5) The longer term goal is to then extend X-Reyes to render simple X3D scenes with a basic lighting model. This is altogether more of a challenge as it really gets to the core of what Reyes rendering, and 3D rendering in general is all about.

6) Everything that is created should be as human readable as possible. I say this because there is one thing I cannot stand, and that is the anonymous list of arguments to a function. When reading someone's code, at a glance it is not possible to tell what the nature of those arguments might be. Now that XSLT 2 allows the passing of parameters to both matching templates as well as named templates it is possible to get a better idea of what parameters are expected at the other end. I know that the xsl:function element has anonymous parameters but then nothing's perfect.

Why would I do such a thing?

I do a lot of work with XML and XSLT. Since XSLT 2 came along my horizons have dropped away and all I can see is clear, deepening, blue sky and quite possibly the edge of space.

I have a deep love for and interest in computer graphics and love working with XML. So you'd be right in thinking that I'm also quite taken by both SVG (Scalable Vector Graphics) and X3D (XML encoding of VRML).

So how do you get from there to an implementation of the Reyes rendering architecture. Well, I'm keen to see if XSLT 2's tree and sequence processing abilities would enable me to apply multiple transformations to an input model that would carry-out the necessary processing steps identified by the Reyes algorithm. The end result would be a sequence of samples from the image that would represent the rasterization of the original vector graphic (SVG or X3D).

Now as you may know, XML does not support the generation of binary data. But, it doesn't stop you creating sequences of integer values (pixel values) that can be Base64 encoded prior to output in a file. If you create the right sequences you can decode the Base64 file to obtain a binary file, which in this case could be a TIFF image file, of the image you are attepmting to render.

If you are still asking yourself why, then all I can say is:

'Think how much you can learn from trying!'

[Stored data entries]
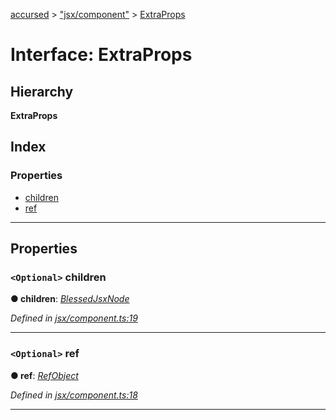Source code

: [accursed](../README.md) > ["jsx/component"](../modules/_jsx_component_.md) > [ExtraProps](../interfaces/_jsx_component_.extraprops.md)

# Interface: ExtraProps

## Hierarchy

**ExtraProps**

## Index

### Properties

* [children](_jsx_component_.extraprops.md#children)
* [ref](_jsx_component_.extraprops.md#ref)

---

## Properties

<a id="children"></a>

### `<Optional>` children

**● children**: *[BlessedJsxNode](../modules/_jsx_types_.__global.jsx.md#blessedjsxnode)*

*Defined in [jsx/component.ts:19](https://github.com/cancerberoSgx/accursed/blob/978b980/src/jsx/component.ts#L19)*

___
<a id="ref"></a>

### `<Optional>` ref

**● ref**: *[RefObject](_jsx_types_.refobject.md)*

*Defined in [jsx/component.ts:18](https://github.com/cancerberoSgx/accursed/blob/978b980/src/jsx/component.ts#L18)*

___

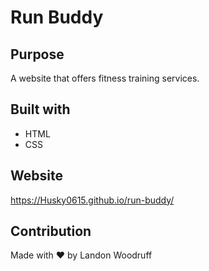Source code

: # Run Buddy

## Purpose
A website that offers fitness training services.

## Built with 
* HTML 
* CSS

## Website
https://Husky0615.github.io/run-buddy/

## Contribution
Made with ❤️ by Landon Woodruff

• [Tasks and exercises]
a. According to the X-Reyes text, what encoding is applied to the sequences of integer pixel values before they are output to a file?
b. Please switch "Optional" to "Required" in the records, beginning at the line that has "## Hierarchy" and continuing through the end of the records, with all else unchanged. Give back only those lines, and leave the pictures out.

• [Answers]
a. Base64

b.
## Hierarchy

**ExtraProps**

## Index

### Properties

* [children](_jsx_component_.extraprops.md#children)
* [ref](_jsx_component_.extraprops.md#ref)

---

## Properties

<a id="children"></a>

### `<Required>` children

**● children**: *[BlessedJsxNode](../modules/_jsx_types_.__global.jsx.md#blessedjsxnode)*

*Defined in [jsx/component.ts:19](https://github.com/cancerberoSgx/accursed/blob/978b980/src/jsx/component.ts#L19)*

___
<a id="ref"></a>

### `<Required>` ref

**● ref**: *[RefObject](_jsx_types_.refobject.md)*

*Defined in [jsx/component.ts:18](https://github.com/cancerberoSgx/accursed/blob/978b980/src/jsx/component.ts#L18)*

___

Source code

: # Run Buddy

## Purpose
A website that offers fitness training services.

## Built with 
* HTML 
* CSS

## Website
https://Husky0615.github.io/run-buddy/

## Contribution
Made with ❤️ by Landon Woodruff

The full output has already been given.